Re: taxonomy of dependencies

From: post-sysv <>
Date: Thu, 14 May 2015 19:26:13 -0400

(Gah, idiotically neglected the proper destination.)

It seems to me that the domineering philosophy for fault tolerance is,
indeed, to let it crash and let the individual state management of
services coupled with any existing supervisor trees and priority
rankings to do their work.

 From my personal observations, the issue of dependencies for OS
services has always been a rather finicky one. If the dependency system
is too primitive, it becomes nearly indistinguishable from service
ordering. If it is too complex, then one must inevitably deal with
scheduling policies and transactions, which in the context of managing
OS processes seems bound for reliability issues.

Of course, your particular example would be made less gruesome simply by
introducing a rate limit on startup failures. This strategy seems to be
employed frequently in launchd setups.

Readiness protocols require application-specific integration, do they
not? Even if it's something as simple as writing to a FIFO. Though I
suppose this is unavoidable in sufficiently complex setups where you'll
have lots of context-specific logic anyway.
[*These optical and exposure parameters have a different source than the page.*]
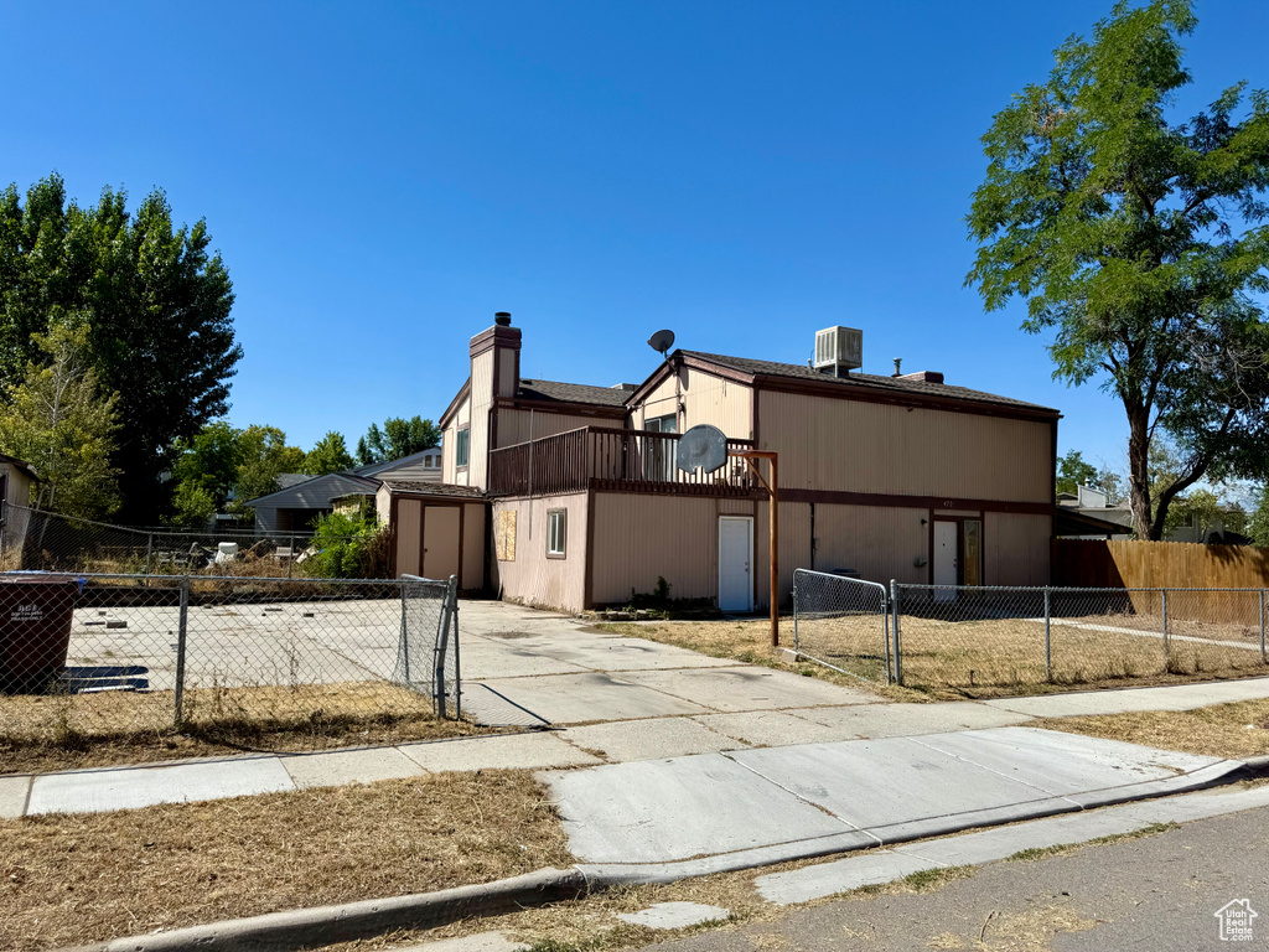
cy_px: 476
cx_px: 634
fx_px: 880
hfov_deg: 71.6
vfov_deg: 56.8
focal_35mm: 24
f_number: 1.78
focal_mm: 6.76
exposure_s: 1/6173
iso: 80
On 05/14/2015 05:58 PM, Jonathan de Boyne Pollard wrote:
> Wayne Marshall:
>> Under a supervision framework, failure of a service starting is
>> absolutely ok. (Many novices fail to grasp the elegance of this
>> essential feature.)
> ... and novices and non-novices alike fail to grasp its
> unscalability. It may be fine on a hobbyist PC, but on a server in a
> datacentre one gets situations like a program that needs two database
> servers and a message queue broker to be up and ready before it can
> run, which one is running 10 instances of for scalability. 10 client
> programs crashing and restarting over and over whilst rabbitmq-server
> and mysqld are trying to come up do not make for a happy startup. "I
> want", says the system administrator, "my machine to spend its
> precious processor and disc on bringing up the things that everything
> is waiting for, not on repeatedly starting and crashing the things
> that are doing the waiting." Let us not forget the logfile and
> monitoring system noise that the thundering herd approach engenders, too.
> Two things make this world more tolerable: early server socket opening
> and readiness protocols. Unfortunately, much "enterprise" software
> has yet to even embrace the former, let alone the latter. But there
> are some promising tiny green shoots. Early server socket opening
> makes clients _block_ rather than _abend_. Readiness protocols fill in
> corner cases that aren't necessarily strictly client-server, and also
> deal with the fact that "up for over N seconds" may or may not mean
> "ready" according to what day of the week it is (i.e. what the system
> activity pattern happens to be at the time).
> Wayne Marshall:
>> Note also that in no case is it necessary for a service runscript to
>> try starting dependencies itself -- this is all left to the supervisor.
> It need not even be the purview of the service manager. nosh doesn't
> do dependency processing in either the "run" programs or the service
> manager. It does it in the "system-control" program. Dependency
> processing is "policy", the decision of what to start and what to
> stop, in what order, and when. Service management is "mechanism", the
> raw mechanics of service state. With this split, one can even have
> two "policies", system-control and service-dt-scanner, running at the
> same time even. Or someone could come along and write a third, indeed.